*Document section*.
What we call ourselves lets others know where and who we came from. It can tell the tales of our parents and our heritage — or simply let us know what's for dinner.

I was named after a little girl my mom saw on the Art Linkletter Show.
Erin Colleen.

You would think that, since she was a Malone, my mother would have picked the name based on her heritage or stories about long forgotten relatives or a simple longing for a home “she’d never known before.” But no. I got my name in the most American of ways: named after someone on a reality show.
If I had been a boy, my name would have been Minor McClellan Malone Stephenson. The. Coolest. Name. Ever. That was the name of my mother’s grandfather; they called him Mac. Since I turned out to be a girl, I think my parents considered naming their next child that as well, but my dad’s mother — who did not think Minor McClellan was The. Coolest. Name. Ever. — convinced them to go another way.
My mother had an affinity for Irish names; and she embraced her Irish heritage. She listened to Irish music — anyone up for a rousing rendition of “I’ll take you home, Kathleen”? — and enjoyed celebrating St. Patrick’s Day with green clothes and loving pinches and some kind of Irish food (but not corned beef which was not a welcomed dish on my dad’s dinner table). Once she hosted a party and made centerpieces out of potatoes and Irish pipes (the kind you smoke, not the kind you use to play something resembling music).

*Dataset*.
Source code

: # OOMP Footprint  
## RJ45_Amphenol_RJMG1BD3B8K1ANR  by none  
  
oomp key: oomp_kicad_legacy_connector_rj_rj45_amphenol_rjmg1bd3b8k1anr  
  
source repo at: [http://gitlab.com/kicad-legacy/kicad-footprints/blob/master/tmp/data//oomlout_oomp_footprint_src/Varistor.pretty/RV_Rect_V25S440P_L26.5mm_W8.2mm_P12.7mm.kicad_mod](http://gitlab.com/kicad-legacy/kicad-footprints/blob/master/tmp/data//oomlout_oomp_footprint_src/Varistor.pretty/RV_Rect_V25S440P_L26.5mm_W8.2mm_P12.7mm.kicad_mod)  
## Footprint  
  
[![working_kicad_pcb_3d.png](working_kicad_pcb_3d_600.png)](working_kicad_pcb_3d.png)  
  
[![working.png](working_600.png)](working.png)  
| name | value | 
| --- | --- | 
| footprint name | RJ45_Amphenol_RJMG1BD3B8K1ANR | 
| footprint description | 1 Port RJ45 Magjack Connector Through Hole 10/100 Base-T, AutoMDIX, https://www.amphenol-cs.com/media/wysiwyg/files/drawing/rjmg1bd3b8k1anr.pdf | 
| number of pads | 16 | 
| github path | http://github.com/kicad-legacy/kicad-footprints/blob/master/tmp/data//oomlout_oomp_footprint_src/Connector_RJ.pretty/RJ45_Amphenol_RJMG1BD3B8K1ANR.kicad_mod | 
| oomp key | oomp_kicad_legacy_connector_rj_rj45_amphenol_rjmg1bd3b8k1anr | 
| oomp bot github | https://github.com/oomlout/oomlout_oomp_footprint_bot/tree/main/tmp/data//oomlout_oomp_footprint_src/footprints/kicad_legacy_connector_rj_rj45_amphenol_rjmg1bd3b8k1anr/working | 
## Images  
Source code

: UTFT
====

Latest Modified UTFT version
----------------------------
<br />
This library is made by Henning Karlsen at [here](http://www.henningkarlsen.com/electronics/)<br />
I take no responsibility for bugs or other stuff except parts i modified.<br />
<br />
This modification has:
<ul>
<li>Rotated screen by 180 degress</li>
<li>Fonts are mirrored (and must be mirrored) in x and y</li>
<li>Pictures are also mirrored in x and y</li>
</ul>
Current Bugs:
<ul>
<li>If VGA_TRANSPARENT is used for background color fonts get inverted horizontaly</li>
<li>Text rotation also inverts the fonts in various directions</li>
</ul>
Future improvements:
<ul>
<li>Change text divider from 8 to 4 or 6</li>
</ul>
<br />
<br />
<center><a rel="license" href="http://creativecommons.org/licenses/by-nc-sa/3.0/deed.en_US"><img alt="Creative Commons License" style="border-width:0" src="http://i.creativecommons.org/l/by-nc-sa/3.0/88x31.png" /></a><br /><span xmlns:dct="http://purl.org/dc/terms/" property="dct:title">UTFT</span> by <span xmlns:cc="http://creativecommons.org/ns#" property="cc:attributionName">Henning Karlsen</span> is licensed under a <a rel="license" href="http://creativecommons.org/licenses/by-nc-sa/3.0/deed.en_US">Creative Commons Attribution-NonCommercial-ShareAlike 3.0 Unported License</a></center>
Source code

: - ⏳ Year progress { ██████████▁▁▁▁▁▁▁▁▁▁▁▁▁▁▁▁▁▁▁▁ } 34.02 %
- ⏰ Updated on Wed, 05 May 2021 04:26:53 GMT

*Task instructions*.
1: In the essay about names, what name would the writer have been given as a boy?
2: Reproduce the part of the essay about names starting with "What we call" and going on through "Erin Colleen.".

*Results*.
1: Minor McClellan Malone Stephenson.

2:
What we call ourselves lets others know where and who we came from. It can tell the tales of our parents and our heritage — or simply let us know what's for dinner.

I was named after a little girl my mom saw on the Art Linkletter Show.
Erin Colleen.